Flooding on the Somerset Levels
The Mail has
continued to exploit the understandable upset of those affected by the floods,
telling “The rivers were once managed by
the National Rivers Authority who regularly cleared silt and debris from the
waterways, until responsibility passed to the Environment Agency”, this
being backed up by three photos of one location on the River Parrett at
Burrowbridge.
This is then juxtaposed with a shot of widespread flooding
on the Levels, the clear suggestion being that, if only the river banks at that
location had been as they were many years ago, it would never have happened.
But here a problem enters: the idea that all the floodwater could have been
carried away under that bridge without the Parrett bursting its banks is
ludicrous.
Moreover, the EA does
clear blockages such as leaves and trees, shrubs, and other rubbish from rivers
and drainage channels (see presentation HERE).
And the agency is clearly prepared to talk about dredging, although, as it
points out, siltation occurs in what it calls “slow flow areas”: in flood, the river’s mechanical action takes
away silt and other debris. And
then there are those cuts.
“A £2.2m scheme to
improve flood management on the Parrett, the main river draining the Levels,
and the nearby Sowy river, was postponed and currently has no prospect of
funding before 2020 ... Another scheme for the Parrett, near the village of
Burrowbridge, was in line for £300,000 of funding from 2011-13 but has received
nothing”. Burrowbridge? See above. And there is another cancelled scheme.
“A third scheme for
the river, called ‘Parrett Estuary – Cannington Bends’, worth £6.2m, covered an
area near where it meets the sea [which] would have moved 536 homes out of ‘the very significant or significant
flood probability category to the moderate or low category’”. Then there
is the farming problem, revealed by the tireless George Monbiot today.

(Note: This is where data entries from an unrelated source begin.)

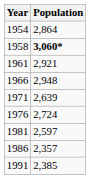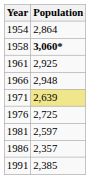1961 | Population: 2,921 -> 2,925
1971 | Population: no background -> khaki background
1976 | Population: 2,724 -> 2,725
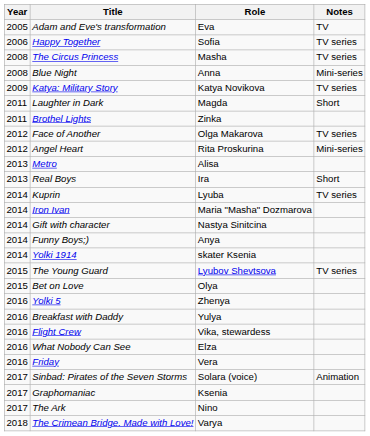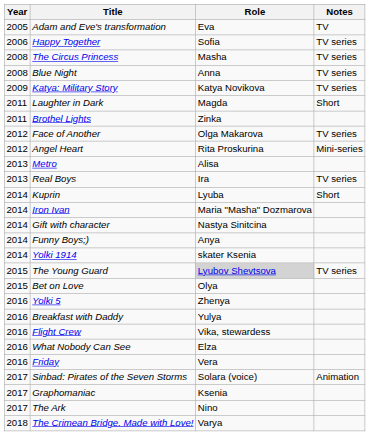Blue Night | Notes: Mini-series -> TV series
Real Boys | Notes: Short -> TV series
Kuprin | Notes: TV series -> Short
The Young Guard | Role: no background -> lightgrey background
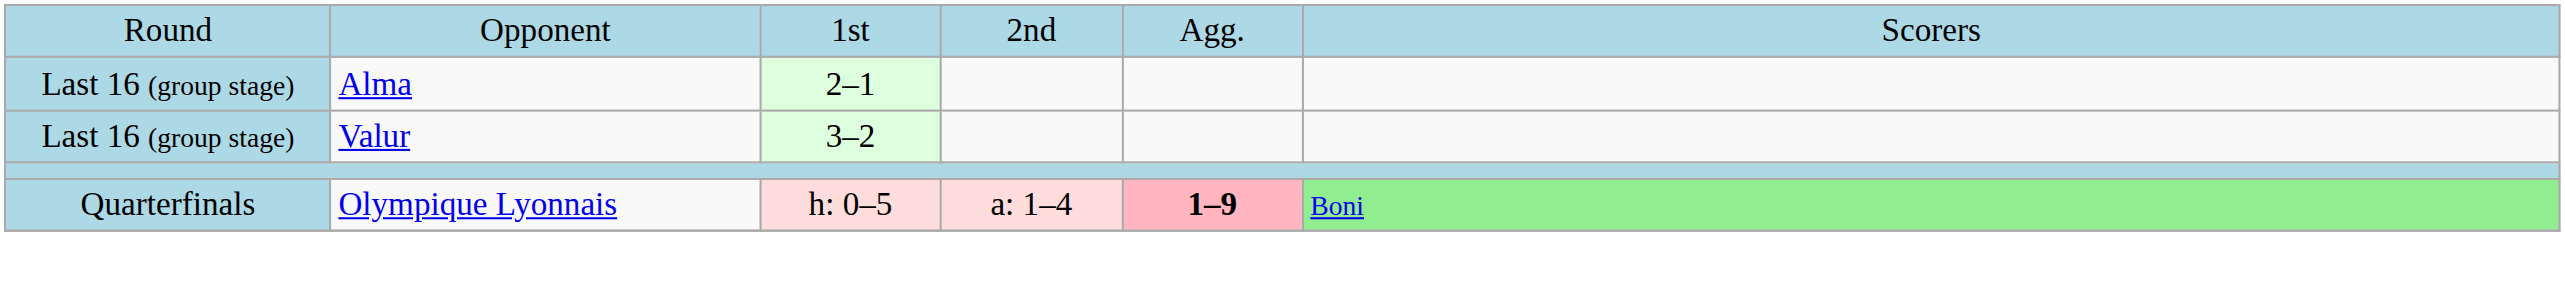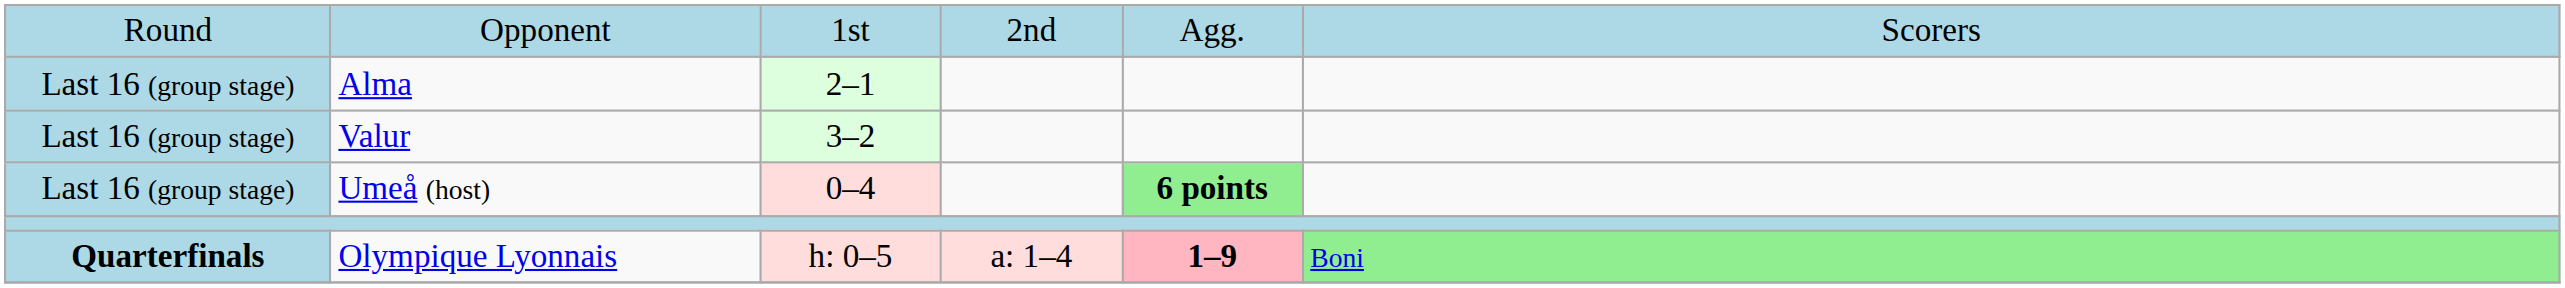+ row: Last 16 (group stage) | Umeå (host) | 0–4 | 6 points
Olympique Lyonnais | column 1: normal -> bold
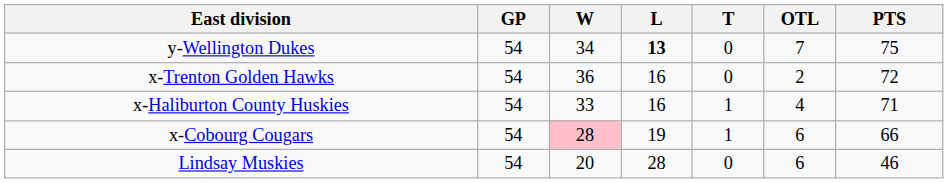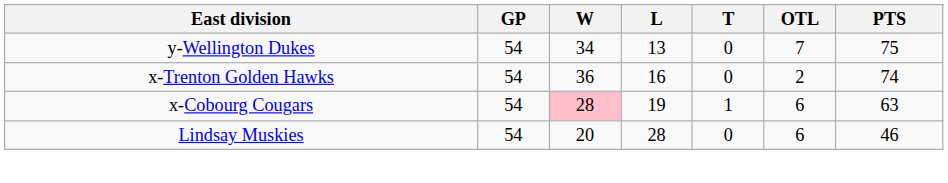y-Wellington Dukes | L: bold -> normal
x-Trenton Golden Hawks | PTS: 72 -> 74
- row: x-Haliburton County Huskies | 54 | 33 | 16 | 1 | 4 | 71
x-Cobourg Cougars | PTS: 66 -> 63
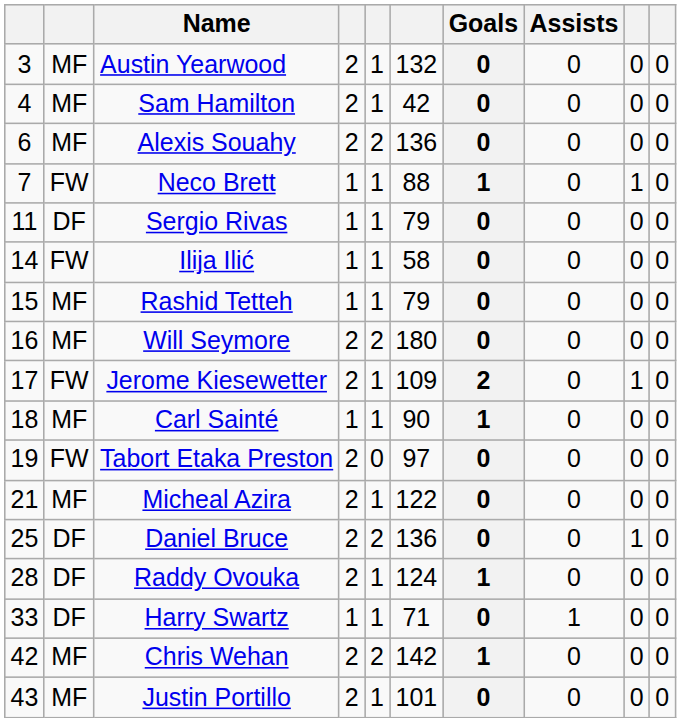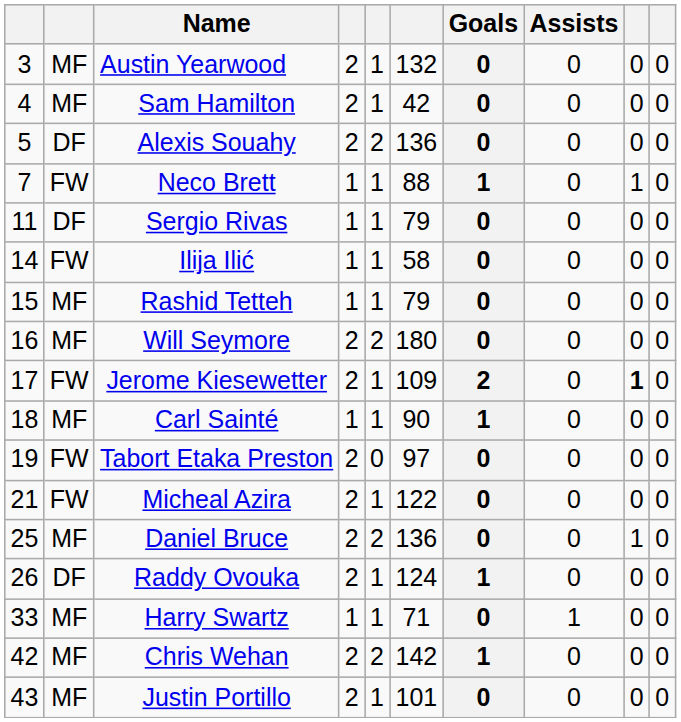Alexis Souahy | column 1: 6 -> 5
Alexis Souahy | column 2: MF -> DF
Jerome Kiesewetter | column 9: normal -> bold
Micheal Azira | column 2: MF -> FW
Daniel Bruce | column 2: DF -> MF
Raddy Ovouka | column 1: 28 -> 26
Harry Swartz | column 2: DF -> MF
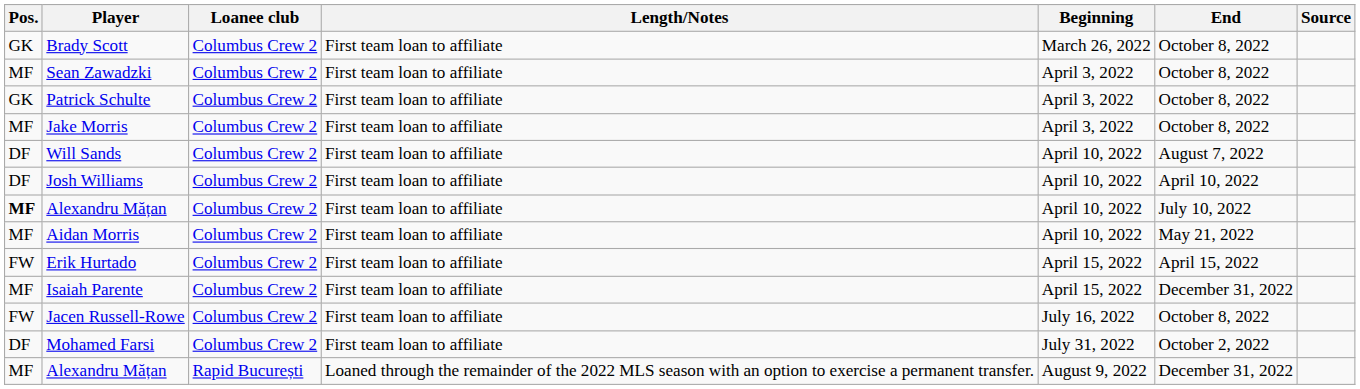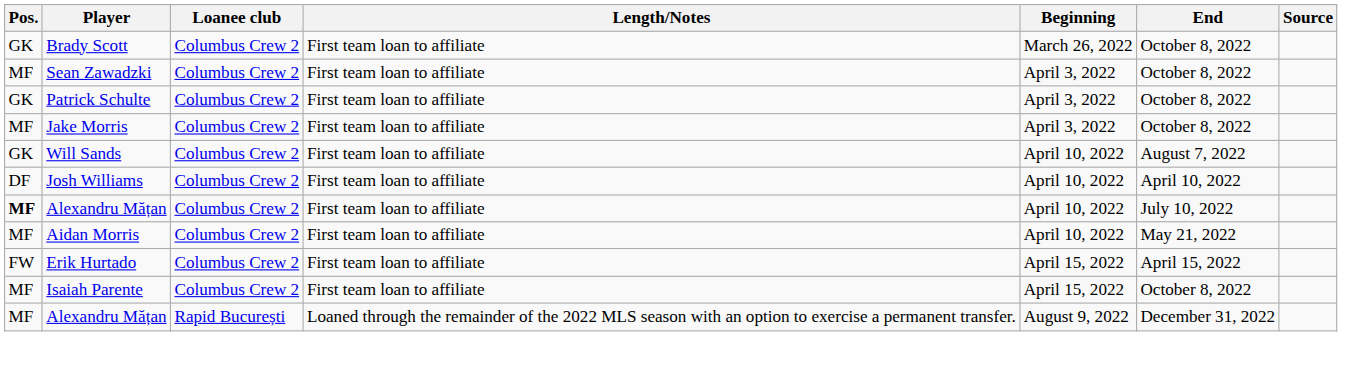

The previous Government made subsidies for maize production
conditional: “Ground cover crops should
be sown under the maize and the land should be ploughed, then resown with
winter cover plants within 10 days of harvesting, to prevent water from sheeting
off”. The Coalition removed the condition after lobbying by farmers. That’s
just one way that those protesting loudest have contributed to their own mess.
It’s understandable that folks urge simple remedies. But the story isn’t so simple.